» Job item
Find each line in the listing that contains the word "browsing", and copy those lines.

» Record extracts
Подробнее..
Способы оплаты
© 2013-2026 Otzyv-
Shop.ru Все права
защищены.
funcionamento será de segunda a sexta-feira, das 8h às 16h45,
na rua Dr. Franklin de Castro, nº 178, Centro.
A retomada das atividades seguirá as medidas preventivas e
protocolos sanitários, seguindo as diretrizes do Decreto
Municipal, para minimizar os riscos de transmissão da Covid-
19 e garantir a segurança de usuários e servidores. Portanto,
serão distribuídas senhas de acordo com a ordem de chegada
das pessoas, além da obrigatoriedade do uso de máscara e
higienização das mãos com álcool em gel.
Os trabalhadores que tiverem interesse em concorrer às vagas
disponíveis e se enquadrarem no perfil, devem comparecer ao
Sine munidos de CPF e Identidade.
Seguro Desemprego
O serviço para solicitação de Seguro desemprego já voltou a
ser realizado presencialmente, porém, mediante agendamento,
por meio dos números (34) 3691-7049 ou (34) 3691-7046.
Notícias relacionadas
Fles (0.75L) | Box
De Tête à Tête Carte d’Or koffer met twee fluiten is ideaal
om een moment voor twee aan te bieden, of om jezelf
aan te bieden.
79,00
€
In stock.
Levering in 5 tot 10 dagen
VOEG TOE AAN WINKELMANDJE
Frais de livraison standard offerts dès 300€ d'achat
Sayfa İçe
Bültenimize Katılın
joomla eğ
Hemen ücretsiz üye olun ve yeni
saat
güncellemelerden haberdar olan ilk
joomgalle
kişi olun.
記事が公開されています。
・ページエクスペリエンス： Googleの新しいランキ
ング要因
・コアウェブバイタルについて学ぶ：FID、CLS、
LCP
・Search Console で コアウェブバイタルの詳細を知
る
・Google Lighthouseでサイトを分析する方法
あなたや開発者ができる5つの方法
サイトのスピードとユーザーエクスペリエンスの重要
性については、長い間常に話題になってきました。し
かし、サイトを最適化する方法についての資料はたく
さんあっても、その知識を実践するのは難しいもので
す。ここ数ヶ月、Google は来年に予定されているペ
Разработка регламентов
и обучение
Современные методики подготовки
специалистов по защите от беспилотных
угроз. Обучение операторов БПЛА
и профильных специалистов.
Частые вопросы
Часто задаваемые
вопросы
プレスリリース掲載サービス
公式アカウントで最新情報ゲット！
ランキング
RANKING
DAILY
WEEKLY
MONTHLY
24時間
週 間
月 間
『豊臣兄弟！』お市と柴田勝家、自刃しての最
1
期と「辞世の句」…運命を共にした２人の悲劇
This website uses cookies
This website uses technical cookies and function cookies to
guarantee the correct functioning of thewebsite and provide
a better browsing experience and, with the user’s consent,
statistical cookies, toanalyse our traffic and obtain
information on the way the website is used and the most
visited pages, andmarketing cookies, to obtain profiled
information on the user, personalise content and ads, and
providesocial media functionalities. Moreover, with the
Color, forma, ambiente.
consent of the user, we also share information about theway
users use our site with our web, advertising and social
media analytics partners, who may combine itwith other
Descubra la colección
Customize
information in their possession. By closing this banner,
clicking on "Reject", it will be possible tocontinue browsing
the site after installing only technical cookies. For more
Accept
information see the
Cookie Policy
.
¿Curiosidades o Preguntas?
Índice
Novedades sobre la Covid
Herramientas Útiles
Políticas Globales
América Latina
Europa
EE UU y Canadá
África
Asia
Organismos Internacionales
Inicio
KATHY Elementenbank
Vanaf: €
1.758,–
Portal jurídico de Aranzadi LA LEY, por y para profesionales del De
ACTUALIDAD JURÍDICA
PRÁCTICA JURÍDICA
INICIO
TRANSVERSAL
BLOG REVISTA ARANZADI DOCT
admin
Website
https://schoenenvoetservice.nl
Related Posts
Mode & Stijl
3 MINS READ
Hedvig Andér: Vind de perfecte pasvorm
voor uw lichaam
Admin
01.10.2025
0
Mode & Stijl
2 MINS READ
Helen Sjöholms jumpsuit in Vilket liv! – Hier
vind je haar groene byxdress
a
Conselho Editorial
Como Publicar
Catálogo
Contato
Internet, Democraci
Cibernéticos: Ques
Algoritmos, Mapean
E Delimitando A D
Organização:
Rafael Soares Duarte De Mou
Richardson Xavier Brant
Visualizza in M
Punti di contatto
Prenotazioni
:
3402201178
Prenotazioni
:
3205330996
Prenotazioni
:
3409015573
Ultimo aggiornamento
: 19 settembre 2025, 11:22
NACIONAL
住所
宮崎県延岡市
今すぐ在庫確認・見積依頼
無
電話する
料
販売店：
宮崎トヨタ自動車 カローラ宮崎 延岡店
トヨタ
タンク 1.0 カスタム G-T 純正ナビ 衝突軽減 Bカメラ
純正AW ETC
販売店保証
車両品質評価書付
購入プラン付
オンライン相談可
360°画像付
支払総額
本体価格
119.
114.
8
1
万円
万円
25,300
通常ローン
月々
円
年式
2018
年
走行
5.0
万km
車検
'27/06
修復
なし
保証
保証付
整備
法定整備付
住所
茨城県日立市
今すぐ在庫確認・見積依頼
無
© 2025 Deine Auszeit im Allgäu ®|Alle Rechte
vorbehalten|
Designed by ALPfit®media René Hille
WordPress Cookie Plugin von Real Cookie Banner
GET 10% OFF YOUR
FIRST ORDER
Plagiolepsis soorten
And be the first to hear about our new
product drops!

» Solved exercise
a better browsing experience and, with the user’s consent,
clicking on "Reject", it will be possible tocontinue browsing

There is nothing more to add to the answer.